BEGIN

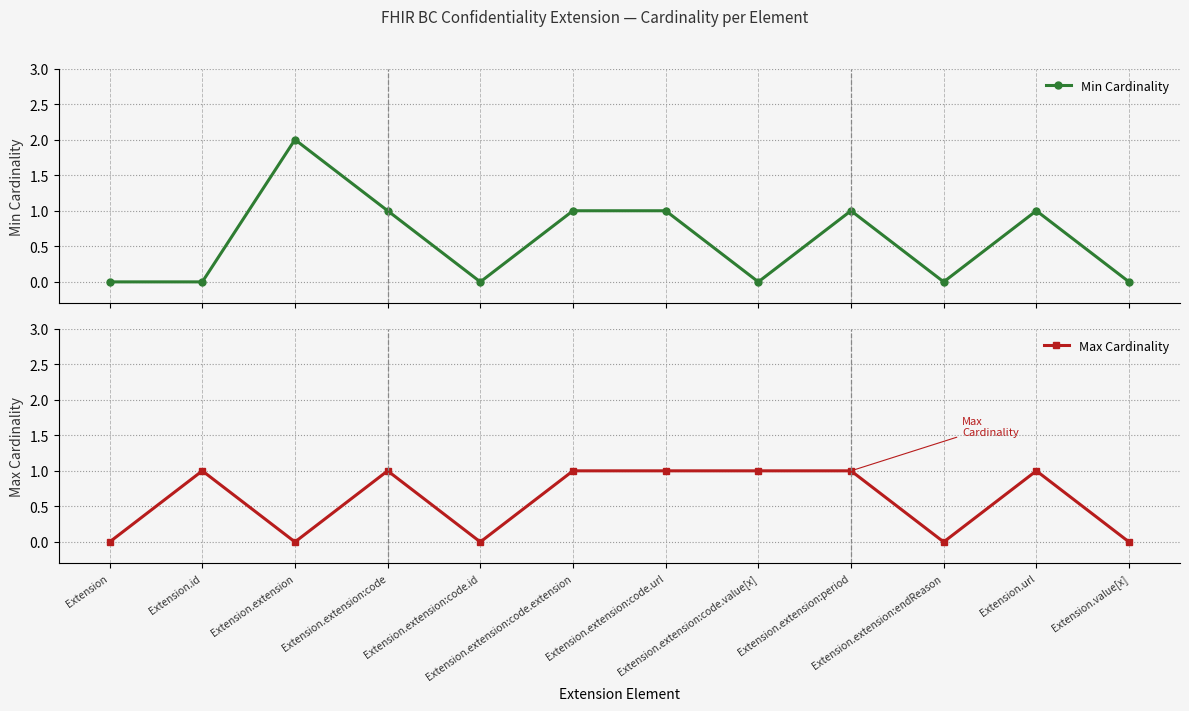

How many lines are shown in the chart?

2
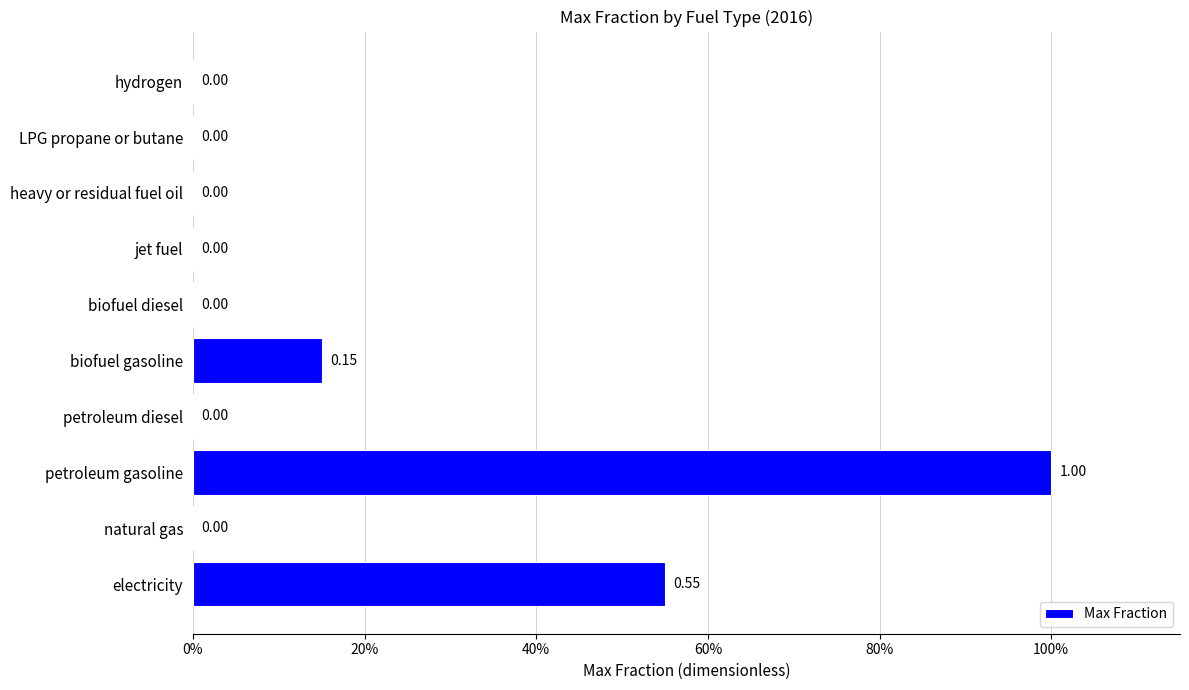

Are the bars horizontal?

Yes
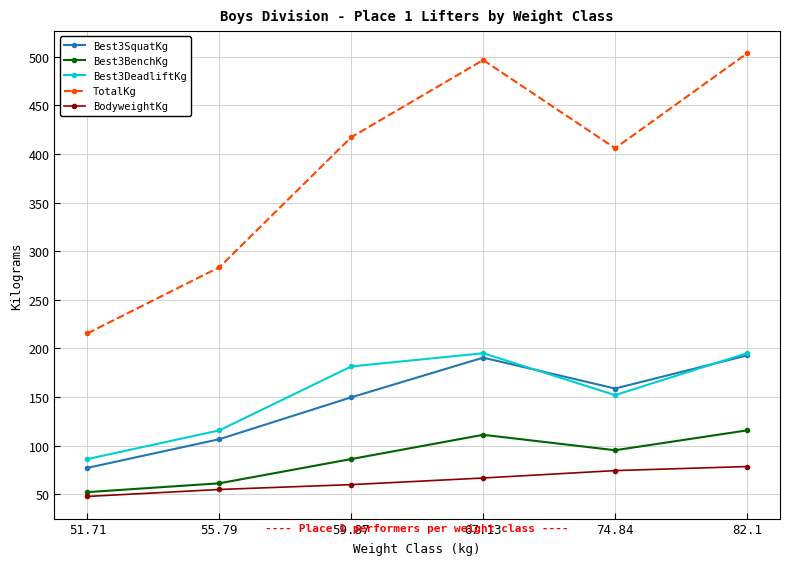

Does the chart have visible grid lines?

Yes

END

## Exercise prompt
Render the listing above as a numbered list, one item per line, skipping the blank lines and leaving out the pictures.

## Task result
1. How many lines are shown in the chart?
2. 2
3. Are the bars horizontal?
4. Yes
5. Does the chart have visible grid lines?
6. Yes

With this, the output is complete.